Waliszewski: None of us have any crystal ball. But looking at the trends, where do you think we’re going in the future when it comes to media? Again, what concerns you? What jazzes you?

Vischer: The concerning part is probably the dumbing down of popular media which has been constant for a long, long time and the lowest common denominator. … You might have had Johnny Carson 30 years ago make a risqué joke and good Christian folks might have said, Oh, that’s not appropriate. But now, there are whole cable networks full of jokes that would have made Johnny Carson absolutely blush. Because our kids grow up steeped in this, there’s just a coarsening of narrative, a coarsening of our civil conversation. A musical like the Book of Mormon is fantastically funny and shocking in the sense that of how much that it’s making fun of a group of people for their beliefs and everyone is okay with that. …  Are we really comfortable with the way we rip people apart if they’re different than us? This is not how a society comes together.

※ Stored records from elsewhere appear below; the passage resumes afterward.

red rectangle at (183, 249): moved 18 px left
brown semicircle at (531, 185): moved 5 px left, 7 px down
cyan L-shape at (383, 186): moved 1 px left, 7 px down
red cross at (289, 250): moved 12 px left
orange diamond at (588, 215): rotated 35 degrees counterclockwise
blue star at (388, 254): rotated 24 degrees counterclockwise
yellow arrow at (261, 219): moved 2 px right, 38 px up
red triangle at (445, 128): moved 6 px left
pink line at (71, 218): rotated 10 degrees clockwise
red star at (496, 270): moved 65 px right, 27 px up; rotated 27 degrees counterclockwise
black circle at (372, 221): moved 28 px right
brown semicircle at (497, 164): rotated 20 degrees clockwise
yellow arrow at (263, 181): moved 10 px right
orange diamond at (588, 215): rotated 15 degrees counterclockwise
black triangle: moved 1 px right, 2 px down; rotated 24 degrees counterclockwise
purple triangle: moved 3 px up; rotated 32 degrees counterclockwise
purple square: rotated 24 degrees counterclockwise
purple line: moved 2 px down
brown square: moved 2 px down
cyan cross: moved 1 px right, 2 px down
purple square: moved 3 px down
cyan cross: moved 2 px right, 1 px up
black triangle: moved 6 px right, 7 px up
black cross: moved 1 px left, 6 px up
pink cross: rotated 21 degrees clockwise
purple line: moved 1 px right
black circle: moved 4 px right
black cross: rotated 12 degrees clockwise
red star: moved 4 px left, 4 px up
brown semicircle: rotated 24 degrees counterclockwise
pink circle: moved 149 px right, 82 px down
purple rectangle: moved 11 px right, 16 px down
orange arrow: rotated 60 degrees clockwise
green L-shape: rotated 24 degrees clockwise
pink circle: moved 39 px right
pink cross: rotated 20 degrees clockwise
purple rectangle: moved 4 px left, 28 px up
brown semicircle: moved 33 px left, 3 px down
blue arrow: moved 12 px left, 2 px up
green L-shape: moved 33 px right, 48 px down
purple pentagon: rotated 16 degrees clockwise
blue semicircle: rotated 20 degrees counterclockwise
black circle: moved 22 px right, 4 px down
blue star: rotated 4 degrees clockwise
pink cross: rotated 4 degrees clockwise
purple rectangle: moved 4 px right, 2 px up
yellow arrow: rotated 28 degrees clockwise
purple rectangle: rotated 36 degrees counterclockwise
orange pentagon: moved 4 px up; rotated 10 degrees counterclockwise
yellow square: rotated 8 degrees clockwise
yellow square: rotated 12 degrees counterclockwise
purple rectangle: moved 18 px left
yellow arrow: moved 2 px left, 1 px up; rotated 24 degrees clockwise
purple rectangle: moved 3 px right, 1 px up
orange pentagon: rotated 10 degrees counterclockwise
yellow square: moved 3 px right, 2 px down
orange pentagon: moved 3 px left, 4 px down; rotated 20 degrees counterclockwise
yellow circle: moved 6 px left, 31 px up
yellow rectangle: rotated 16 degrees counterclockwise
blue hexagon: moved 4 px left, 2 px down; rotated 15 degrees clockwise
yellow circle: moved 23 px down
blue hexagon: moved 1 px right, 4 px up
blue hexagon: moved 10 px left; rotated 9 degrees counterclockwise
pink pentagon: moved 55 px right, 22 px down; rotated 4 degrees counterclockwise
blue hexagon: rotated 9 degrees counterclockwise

What’s encouraging again is the ability to get more varied voices out there. I know of at least 20 Christian colleges now with full-time film programs that are graduating good Christian kids that want to affect the media. And because of Netflix, because of Amazon Prime, because of YouTube, because of Vimeo, because of all these services, they can make an inexpensive film and get it up in front of as many people as are interested in watching it.

…We sent [the first VeggieTales episode] to PBS to see if they would air that sort of thing. The answer was Absolutely not, this is religious. That has no place on PBS. In fact, one PBS station said, in fact it is our duty in the public trust to make sure that things like this don’t get broadcast.  At that point we were done.  It was just VHS cassettes and Christian bookstores. Those were the only options. Today you just say, Ha, I don’t care. I don’t need PBS. I’m just gonna put it up on YouTube. You can get a better audience on YouTube than you could 30 years ago on PBS. That part is encouraging. But again, that works just as well for Al Qaeda just as well as it does for me.